Hydrogen Jukebox
Opéra de chambre de Philip Glass
Livret d'Allen Ginsberg
Première partie/Chant 1
Eblouissement bleu de l'Eclair
Extrait de Le Cheval de Fer
L’éblouissement bleu de l’éclair sature les plaines de l’Oklahoma,
le train roule vers l’Est
jette une ombre jaune sur l’herbe
Il y a vingt ans
m’approchant du Texas
je vis
une nappe d’éclairs
couvrir les quatre coins du Ciel
Hauts Silos à Fourrage dans brouillard gris-pluie,
damier de lumière au-dessus du ciel-toit
mêmes éclairs électriques au Sud
suivent ce train
Apocalypse prophétisée —
Chute de l’Amérique
signalée des Cieux —
Quatre-vingt-dix-neuf soldats en uniformes payés par le Gouvernement
pour Croire —
quatre-vingt-dix-neuf soldats fuyant la conscription pour un Job dans l‘Armée,
quatre-vingt-dix-neuf soldats rasés de près
et nulle part où aller sauf où on les envoie,
quatre-vingt-dix-neuf soldats qui voient l’éclair —
il y a mille ans
Dix mille Chinois marchant dans la plaine
tous soudain lèvent la tête vers le Ciel pour regarder la Lune.
Un vieil homme attrapant des lucioles sur son porche la nuit
regarde le Berger traverser la Voie Lactée
pour rencontrer la Tisserande…
Comment faire la guerre à cela ?
Comment faire la guerre à cela ?
Trop tard, trop tard
le cheval de fer fonce vers la guerre,
trop tard pour se lamenter
trop tard pour les avertissements —
me voici de nouveau étranger seul dans mon pays.
Allen Ginsberg (1926-1997)
On ne dira jamais assez comme La poésie du jeudi nous ouvre les yeux et nous balade dans le temps et l'espace, parfois dans notre propre image, libres et disponibles, du plus classique au plus novateur, du plus serein au plus trouble. J'ai choisi cette semaine l'une des têtes d'affiche du mouvement beatnik, Allen Ginsberg. Guidé par le hasard comme fréquemment je suis tombé sur ces lignes extraites de l'opéra de chambre Hydrogen Jukebox (1990).
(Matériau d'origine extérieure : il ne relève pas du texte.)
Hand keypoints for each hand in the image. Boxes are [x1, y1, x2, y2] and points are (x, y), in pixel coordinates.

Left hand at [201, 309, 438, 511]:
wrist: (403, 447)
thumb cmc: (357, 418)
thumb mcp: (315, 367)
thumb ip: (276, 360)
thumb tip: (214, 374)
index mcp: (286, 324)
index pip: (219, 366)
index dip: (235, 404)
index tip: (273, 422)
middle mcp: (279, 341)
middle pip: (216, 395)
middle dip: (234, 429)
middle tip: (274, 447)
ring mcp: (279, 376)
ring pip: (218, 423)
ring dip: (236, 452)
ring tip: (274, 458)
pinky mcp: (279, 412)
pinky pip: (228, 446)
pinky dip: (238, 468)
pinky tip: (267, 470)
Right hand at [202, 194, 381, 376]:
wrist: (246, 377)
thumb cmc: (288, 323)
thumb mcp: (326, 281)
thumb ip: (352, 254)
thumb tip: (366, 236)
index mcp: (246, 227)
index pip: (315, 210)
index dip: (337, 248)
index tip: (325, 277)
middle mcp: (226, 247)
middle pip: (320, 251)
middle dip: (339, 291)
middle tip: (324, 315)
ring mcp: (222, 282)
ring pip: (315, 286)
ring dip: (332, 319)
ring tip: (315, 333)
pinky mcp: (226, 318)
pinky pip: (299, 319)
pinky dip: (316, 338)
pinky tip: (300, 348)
Pour ce livret Philip Glass le grand compositeur et Ginsberg ont recyclé des Collected Poems qu'il avait écrits dans les annnées cinquante et des textes contemporains de la création, fortement critiques (Première Guerre du Golfe).
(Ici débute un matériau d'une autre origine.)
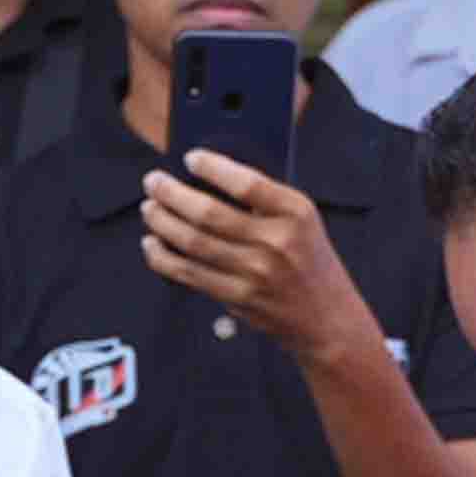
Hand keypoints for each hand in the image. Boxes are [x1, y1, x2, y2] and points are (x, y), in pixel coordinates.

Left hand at [141, 150, 375, 364]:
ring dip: (162, 222)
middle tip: (153, 182)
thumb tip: (209, 176)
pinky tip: (152, 244)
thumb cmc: (309, 261)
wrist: (326, 318)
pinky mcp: (238, 298)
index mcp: (295, 213)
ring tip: (149, 208)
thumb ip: (265, 199)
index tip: (190, 158)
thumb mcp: (302, 219)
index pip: (247, 183)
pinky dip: (164, 257)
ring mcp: (255, 273)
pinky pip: (190, 274)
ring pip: (194, 243)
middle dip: (172, 194)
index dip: (213, 168)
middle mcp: (276, 242)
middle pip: (209, 214)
Je ne suis pas un grand connaisseur de la Beat Generation, par ailleurs très souvent confondue en France avec le mouvement hippie et je n'en savoure pas tous les délires et les obsessions. Mais j'y trouve parfois des éclairs (titre du texte), des fulgurances, des zébrures qui me plaisent bien, me ramenant à une mythologie de l'Ouest, western, jazz, blues, rock, road, film noir, qui n'ont pas peu contribué à ma formation. Serez-vous, sur cet extrait un peu de mon avis?
Je le fais souvent mais j'y tiens. Merci à Asphodèle sans qui ces jeudis seraient un peu plus sans surprise ni fantaisie.